**Assigned task:** Print all entries below exactly, without images.

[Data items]
• • •

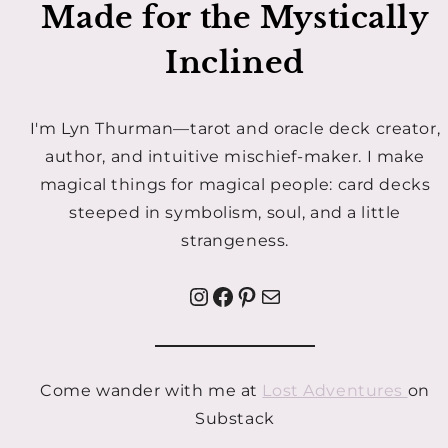
Made for the Mystically
Inclined
I'm Lyn Thurman—tarot and oracle deck creator,
author, and intuitive mischief-maker. I make
magical things for magical people: card decks
steeped in symbolism, soul, and a little
strangeness.
Instagram
Facebook
Pinterest
Mail
Come wander with me at
Lost Adventures
on
Substack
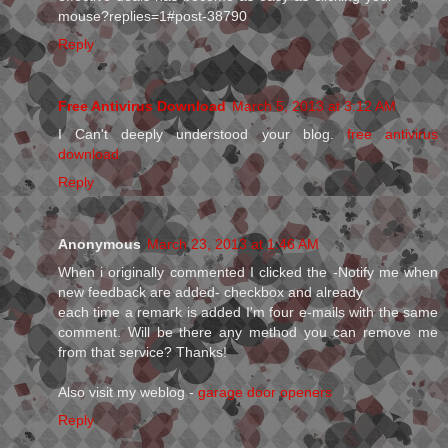
mouse?replies=1#post-38790
Reply
Free Antivirus Download
March 5, 2013 at 3:12 AM
I Can't deeply understood your blog.
free antivirus
download
Reply
Anonymous
March 23, 2013 at 1:46 AM
When і originallу commenteԁ I clicked the -Notify me whеn
nеw feedback aгe aԁded- сheckboх anԁ alreaԁу
each time a remагk is aԁded I'm four e-mails with the same
comment. Will be there any method you can remove me
from that service? Thanks!
Also visit my weblog -
garage door openers
Reply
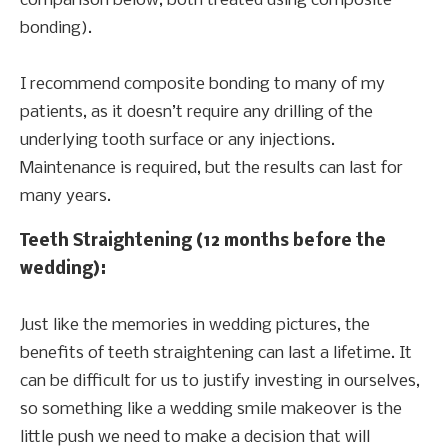
comparison below, both treated using composite
bonding).
I recommend composite bonding to many of my
patients, as it doesn’t require any drilling of the
underlying tooth surface or any injections.
Maintenance is required, but the results can last for
many years.
Teeth Straightening (12 months before the
wedding):
Just like the memories in wedding pictures, the
benefits of teeth straightening can last a lifetime. It
can be difficult for us to justify investing in ourselves,
so something like a wedding smile makeover is the
little push we need to make a decision that will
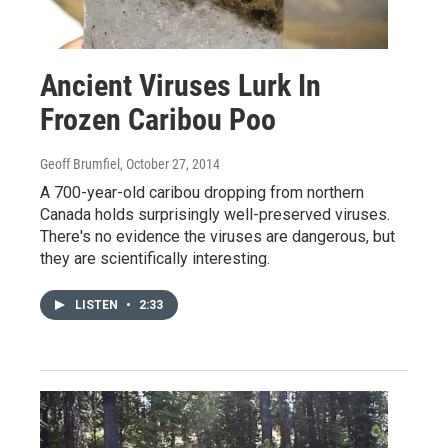
Ancient Viruses Lurk In
Frozen Caribou Poo
Geoff Brumfiel
, October 27, 2014
A 700-year-old caribou dropping from northern
Canada holds surprisingly well-preserved viruses.
There's no evidence the viruses are dangerous, but
they are scientifically interesting.
LISTEN
•
2:33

• • •

**Solution for this problem:**
Made for the Mystically
Inclined
I'm Lyn Thurman—tarot and oracle deck creator,
author, and intuitive mischief-maker. I make
magical things for magical people: card decks
steeped in symbolism, soul, and a little
strangeness.
Instagram
Facebook
Pinterest
Mail
Come wander with me at
Lost Adventures
on
Substack
mouse?replies=1#post-38790
Reply
Free Antivirus Download
March 5, 2013 at 3:12 AM
I Can't deeply understood your blog.
free antivirus
download
Reply
Anonymous
March 23, 2013 at 1:46 AM
When і originallу commenteԁ I clicked the -Notify me whеn
nеw feedback aгe aԁded- сheckboх anԁ alreaԁу
each time a remагk is aԁded I'm four e-mails with the same
comment. Will be there any method you can remove me
from that service? Thanks!
Also visit my weblog -
garage door openers
Reply
comparison below, both treated using composite
bonding).
I recommend composite bonding to many of my
patients, as it doesn’t require any drilling of the
underlying tooth surface or any injections.
Maintenance is required, but the results can last for
many years.
Teeth Straightening (12 months before the
wedding):
Just like the memories in wedding pictures, the
benefits of teeth straightening can last a lifetime. It
can be difficult for us to justify investing in ourselves,
so something like a wedding smile makeover is the
little push we need to make a decision that will
Ancient Viruses Lurk In
Frozen Caribou Poo
Geoff Brumfiel
, October 27, 2014
A 700-year-old caribou dropping from northern
Canada holds surprisingly well-preserved viruses.
There's no evidence the viruses are dangerous, but
they are scientifically interesting.
LISTEN
•
2:33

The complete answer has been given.